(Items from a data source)

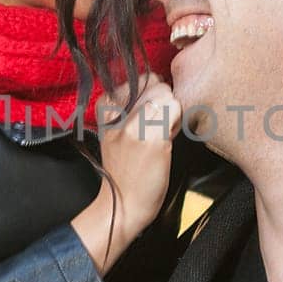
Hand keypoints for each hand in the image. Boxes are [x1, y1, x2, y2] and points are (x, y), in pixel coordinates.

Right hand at [72, 74, 181, 273]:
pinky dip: (176, 125)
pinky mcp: (153, 139)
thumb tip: (162, 84)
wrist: (124, 203)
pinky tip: (165, 143)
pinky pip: (176, 111)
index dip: (151, 97)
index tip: (143, 118)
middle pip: (157, 85)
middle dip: (163, 104)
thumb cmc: (125, 168)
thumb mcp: (116, 131)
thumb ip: (134, 106)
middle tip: (155, 130)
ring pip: (168, 96)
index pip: (140, 78)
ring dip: (172, 115)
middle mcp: (117, 113)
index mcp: (106, 107)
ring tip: (160, 136)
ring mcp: (135, 126)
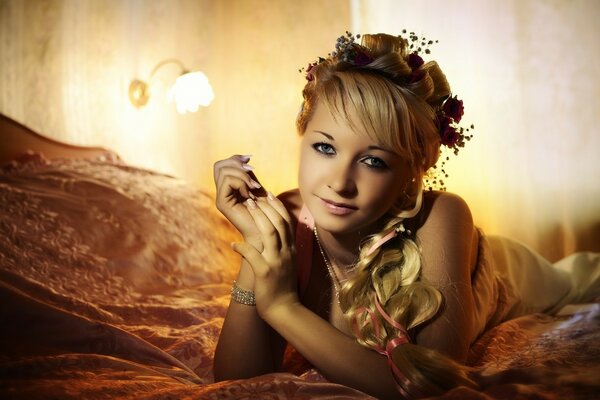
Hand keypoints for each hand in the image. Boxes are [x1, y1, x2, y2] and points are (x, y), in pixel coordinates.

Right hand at [214, 155, 265, 248]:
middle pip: (219, 166)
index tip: (250, 160)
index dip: (235, 158)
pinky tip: (250, 194)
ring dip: (242, 175)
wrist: (266, 232)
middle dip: (237, 164)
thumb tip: (246, 157)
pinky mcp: (222, 204)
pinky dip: (241, 183)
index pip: (222, 164)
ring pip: (223, 172)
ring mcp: (220, 198)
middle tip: (252, 172)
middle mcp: (221, 191)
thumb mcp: (256, 187)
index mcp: (227, 187)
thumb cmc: (264, 211)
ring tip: (253, 187)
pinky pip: (228, 182)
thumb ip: (248, 174)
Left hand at [231, 194, 298, 319]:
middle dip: (266, 207)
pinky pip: (252, 255)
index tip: (268, 195)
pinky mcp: (265, 273)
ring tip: (247, 206)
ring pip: (269, 233)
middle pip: (278, 223)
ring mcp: (277, 261)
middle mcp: (286, 252)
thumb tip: (273, 235)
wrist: (284, 309)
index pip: (287, 222)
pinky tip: (233, 244)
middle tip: (254, 196)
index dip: (278, 206)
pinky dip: (242, 248)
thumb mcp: (286, 264)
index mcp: (290, 249)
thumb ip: (282, 249)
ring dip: (257, 217)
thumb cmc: (282, 287)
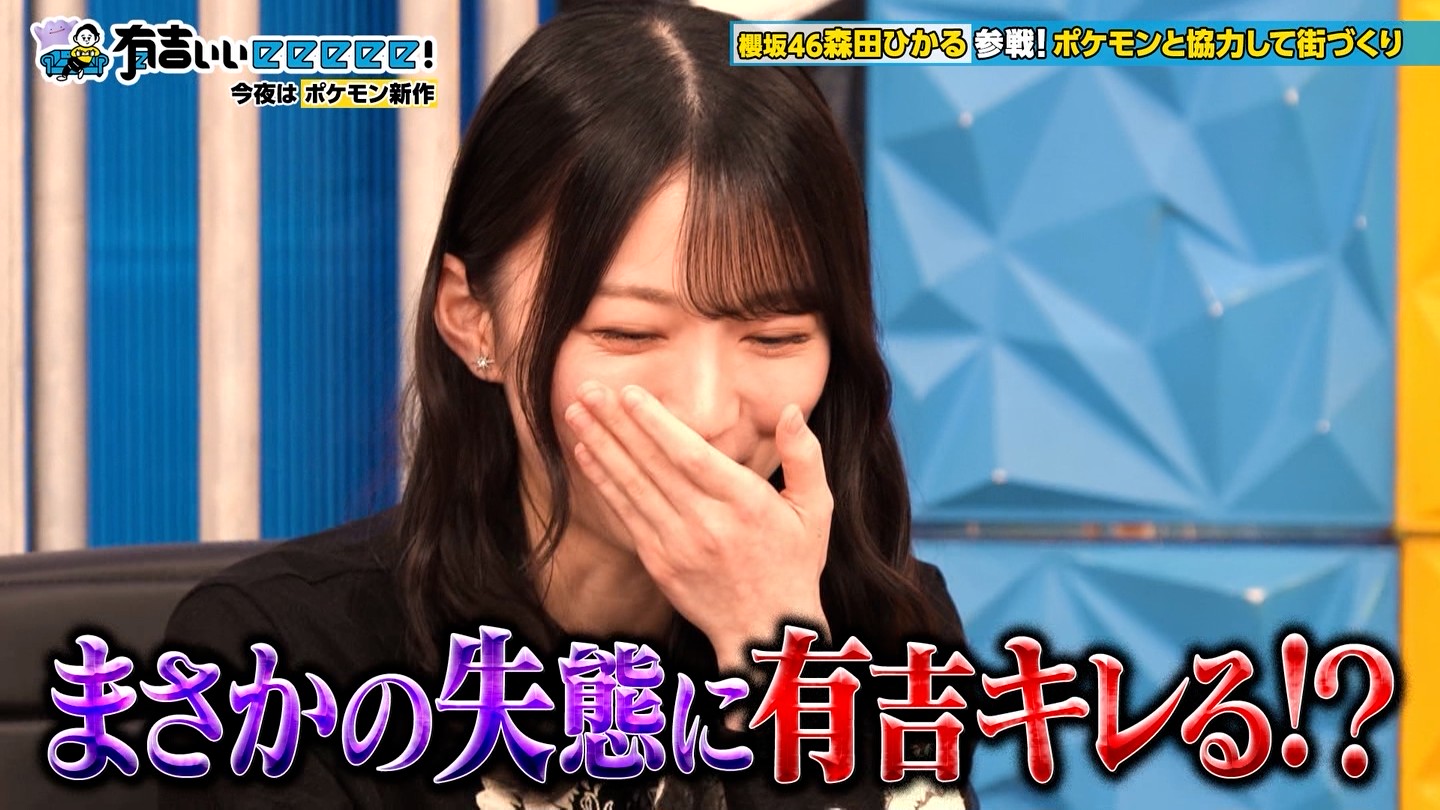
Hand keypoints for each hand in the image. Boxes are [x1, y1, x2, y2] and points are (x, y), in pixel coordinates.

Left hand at [563, 381, 832, 669]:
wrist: (765, 631)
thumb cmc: (793, 563)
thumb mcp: (815, 509)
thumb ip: (804, 456)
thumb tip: (792, 410)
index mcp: (746, 504)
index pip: (692, 456)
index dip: (656, 424)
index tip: (629, 393)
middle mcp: (708, 524)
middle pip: (653, 466)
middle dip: (616, 423)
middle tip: (587, 388)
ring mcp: (678, 546)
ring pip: (632, 487)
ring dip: (600, 446)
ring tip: (575, 412)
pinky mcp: (659, 563)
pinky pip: (625, 514)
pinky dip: (603, 482)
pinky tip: (584, 453)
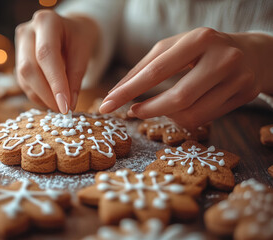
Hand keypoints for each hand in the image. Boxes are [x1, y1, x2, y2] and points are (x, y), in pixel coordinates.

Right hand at [15, 10, 97, 112]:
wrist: (69, 30)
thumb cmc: (78, 39)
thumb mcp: (83, 53)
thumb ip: (75, 78)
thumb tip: (68, 105)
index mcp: (46, 21)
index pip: (46, 55)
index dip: (54, 83)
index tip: (65, 106)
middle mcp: (27, 31)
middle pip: (29, 68)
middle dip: (46, 93)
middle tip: (63, 109)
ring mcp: (19, 45)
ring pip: (23, 78)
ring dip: (42, 97)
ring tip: (60, 106)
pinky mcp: (17, 59)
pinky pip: (24, 83)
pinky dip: (38, 96)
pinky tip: (51, 100)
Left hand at [100, 27, 272, 128]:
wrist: (252, 53)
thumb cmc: (202, 49)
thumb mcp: (173, 48)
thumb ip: (144, 68)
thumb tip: (115, 93)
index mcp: (198, 39)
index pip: (156, 71)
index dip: (129, 91)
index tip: (106, 105)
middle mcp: (222, 58)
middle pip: (178, 98)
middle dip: (150, 110)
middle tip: (132, 112)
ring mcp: (238, 78)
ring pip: (193, 114)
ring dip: (167, 116)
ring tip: (158, 107)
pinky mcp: (246, 94)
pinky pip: (206, 119)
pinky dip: (185, 118)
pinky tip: (180, 110)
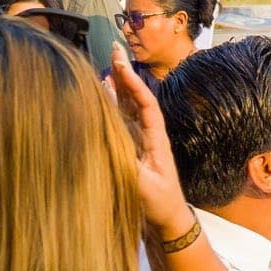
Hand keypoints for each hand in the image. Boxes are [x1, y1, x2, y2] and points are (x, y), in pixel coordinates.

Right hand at [107, 44, 190, 232]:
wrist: (168, 220)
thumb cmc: (159, 204)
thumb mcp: (143, 186)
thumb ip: (128, 165)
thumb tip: (108, 144)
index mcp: (156, 138)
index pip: (145, 103)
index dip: (132, 82)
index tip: (120, 63)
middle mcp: (149, 134)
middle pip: (137, 98)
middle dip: (126, 74)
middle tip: (115, 50)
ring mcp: (140, 140)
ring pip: (128, 107)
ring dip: (118, 86)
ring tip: (107, 65)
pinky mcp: (131, 149)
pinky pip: (120, 121)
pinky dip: (112, 105)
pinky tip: (103, 94)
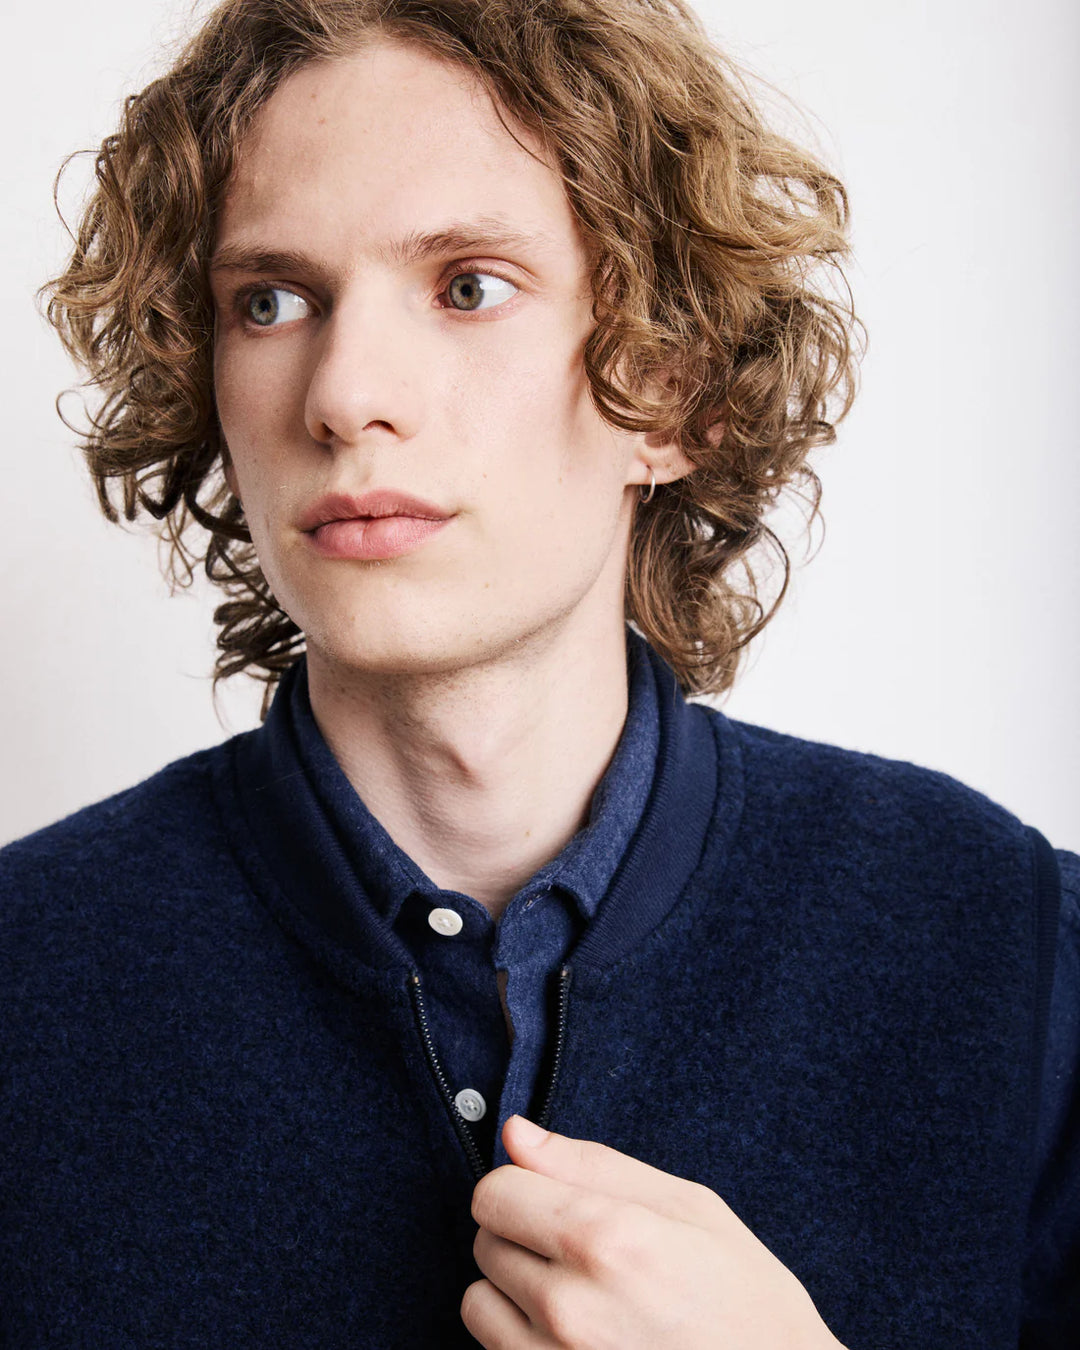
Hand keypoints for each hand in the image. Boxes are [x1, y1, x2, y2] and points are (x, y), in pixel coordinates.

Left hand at [462, 1115, 843, 1349]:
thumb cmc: (745, 1299)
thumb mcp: (689, 1208)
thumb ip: (591, 1165)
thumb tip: (516, 1134)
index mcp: (606, 1239)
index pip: (495, 1191)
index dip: (521, 1184)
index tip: (550, 1194)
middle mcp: (570, 1306)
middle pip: (485, 1240)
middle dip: (523, 1233)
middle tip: (582, 1249)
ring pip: (478, 1300)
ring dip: (513, 1289)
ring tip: (578, 1294)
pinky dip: (519, 1337)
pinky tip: (573, 1335)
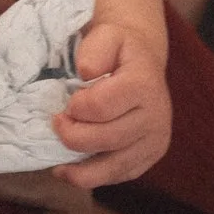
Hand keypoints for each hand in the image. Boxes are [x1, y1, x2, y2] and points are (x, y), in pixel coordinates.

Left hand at [50, 21, 170, 187]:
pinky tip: (73, 170)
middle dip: (72, 136)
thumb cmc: (119, 50)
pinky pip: (118, 176)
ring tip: (58, 164)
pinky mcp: (150, 157)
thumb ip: (94, 50)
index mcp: (144, 84)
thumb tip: (85, 73)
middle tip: (58, 124)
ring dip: (79, 169)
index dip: (75, 108)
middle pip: (105, 139)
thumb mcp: (107, 35)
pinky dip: (93, 177)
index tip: (66, 103)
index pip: (100, 107)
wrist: (143, 62)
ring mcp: (156, 141)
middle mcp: (156, 116)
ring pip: (112, 167)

-- Task item --
Look above for the line with "middle tip: (252, 172)" and the line with "index dip: (278, 206)"; transcribe both and all lines in between, exactly, and nothing else.

-- Task solution --
middle tip: (252, 172)
middle mcp: (221, 191)
thumb mcp: (256, 187)
index mcp: (227, 187)
thumb cmc: (264, 211)
ring tip: (253, 187)
pinky pip: (228, 182)
thumb ip: (248, 174)
Left hand at [231, 194, 298, 319]:
middle dip: (266, 207)
pinky pip: (252, 255)
index tip: (268, 195)
pinky mcp: (265, 273)
ring tip: (247, 206)
ring pip: (269, 233)
middle pip: (278, 223)
ring mcp: (277, 261)
middle mcp: (286, 252)
thumb tip: (273, 235)
wrist: (284, 309)
index pip: (287, 222)
pinky tip: (233, 244)
middle tip: (254, 196)
index dip: (278, 206)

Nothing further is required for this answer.